Comme il fallait s’y attendre, et c’est de bonne guerre, Moody’s nous a servi un sérieux avertissement lors de sa dernière évaluation. Ainsi, l’agence de notation a maintenu la note souveraine du pays à Baa3, mais avec une perspective négative au lieu de stable. Concrètement, cela signifie que nous sommes à seulement un pas de perdre notre statut de pays investissable (Investment grade). Quoique attendue, cette nouvelle note de Moody’s est extrêmement préoccupante.
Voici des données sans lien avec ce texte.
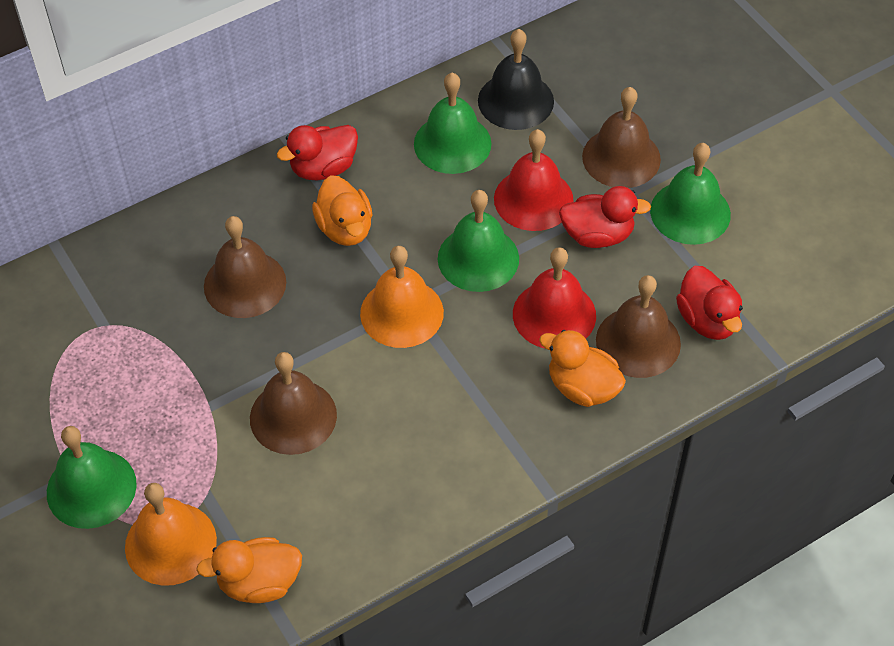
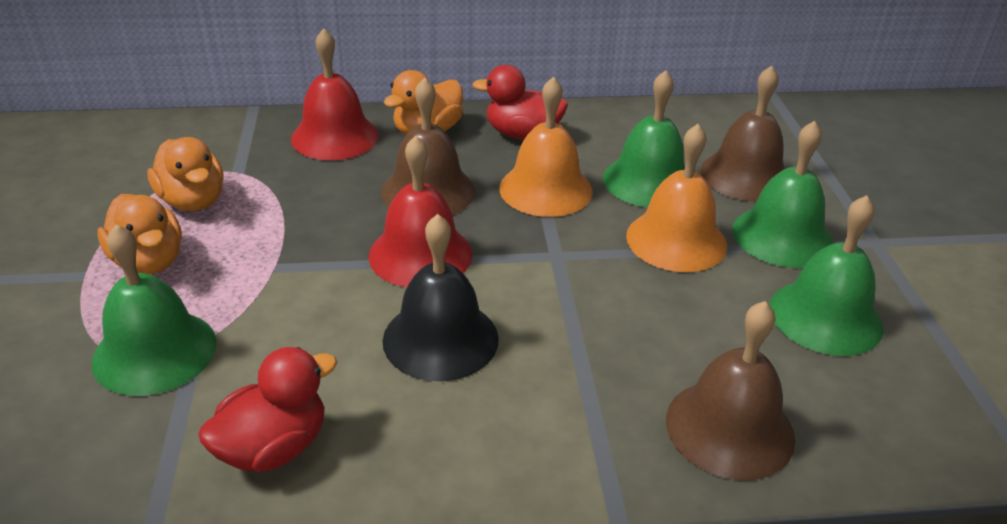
brown bell: [204,216,286,318] [250,352,337,455] [582,87,661,188] [596,275,681,378] = 4 -> [381,77,475,215] [666,301,795,481] [701,66,786,202] = 3
red duck: [277,125,358,180] [559,186,651,248] [676,266,743,340] = 3 -> [198,347,337,472] [473,65,568,140] = 2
Si le pays rétrograde d’un cran et bascule dans la catégorie Ba1, cela signifie que les obligations à long terme de l’État mauricien seront considérées comme étant de nature spéculative ou pourries (junk). Et qu’on serait potentiellement en situation de défaut de paiement. Ce serait un véritable choc sismique pour le système financier et bancaire. Aux yeux des investisseurs, notamment ceux utilisant le global business pour leurs investissements transfrontaliers, Maurice deviendrait moins attrayant. Cela pourrait amener certains investisseurs à quitter notre centre financier, avec un impact manifeste sur le secteur bancaire, car 55 % des dépôts dans les banques proviennent des activités offshore. Par ailleurs, une pression à la hausse serait exercée sur les taux d’intérêt car les acquéreurs d’obligations mauriciennes exigeront une prime de risque.
L’heure est désormais à l’action. L’État doit prendre au plus vite la voie de la discipline fiscale. D’ailleurs, le Premier ministre, Navin Ramgoolam, a exprimé le souhait de s’engager sur ce chemin. Dans ce contexte, il faudra faire diligence concernant l’adoption du Fiscal Responsibility Act. Moody’s s’attend à ce qu’on adopte un programme de consolidation fiscale et des réformes structurelles profondes. L’échec n’est pas permis. L’enjeu est trop grand.